One interesting scene shows Jun appearing to shape the ground beneath him, fashioning stone into a makeshift bridge. This material, called livestone, is controlled by neural commands from Celestials or Uranic humans — descendants of later human arrivals who were given limited technologies by the Celestials. Since Jun shows this ability, questions are raised about his status.
“Jun's not technically a Uranic human... Jun is sort of a unique version, for want of a better term,” clarified the writer, stating that the ability to interact with Celestial technology is a “central mechanic of the game.”
The immense scale of the Exodus setting — both in the galaxy and temporal scope — means there is abundant room for various stories to coexist, using the same core lore without causing contradiction.
Although Exodus has been publicly known for a couple of years and isn't releasing, several stories have already told within its universe.

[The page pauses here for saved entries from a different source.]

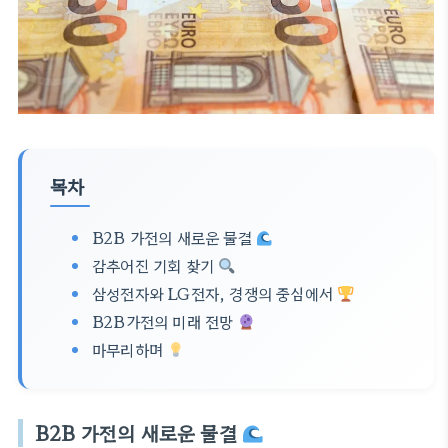
목차
B2B 가전의 새로운 물결
감추어진 기회 찾기
삼성전자와 LG전자, 경쟁의 중심에서
B2B가전의 미래 전망
마무리하며
B2B 가전의 새로운 물결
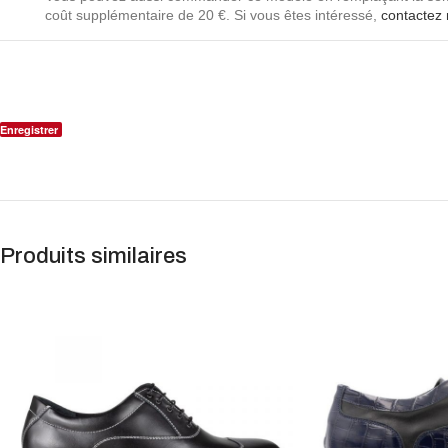
coût supplémentaire de 20 €. Si vous êtes intéressé,
contactez 
Enregistrer
Produits similaires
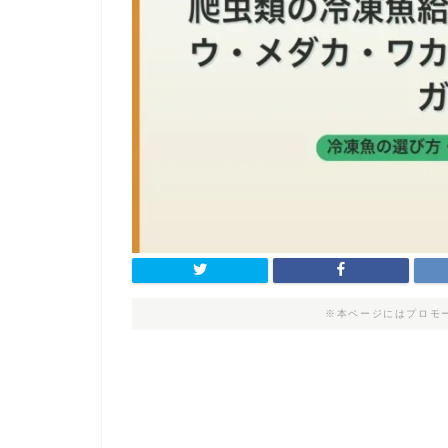
※本ページにはプロモ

The first major novel delves into the connection between a Uranic human and a woman whose ship arrived an aeon later than planned, making Celestials utterly alien to her experience. An episode of a sci-fi anthology tells a heartbreaking story about a father searching for his daughter across star systems, with time dilation imparting devastating effects on their family; by the time he finds her, she has aged many years.
The game itself is centered on “Jun’s story,” set on the planet Lidon — a world primarily left by Celestials that has become a refuge. A technological virus known as “the Rot” has begun eating away at everything, including essential life support systems, and Jun must harness his unusual powers to {find a solution|stop
Elara is a passionate writer and innovation coach, sharing her expertise to help others unlock their creative potential.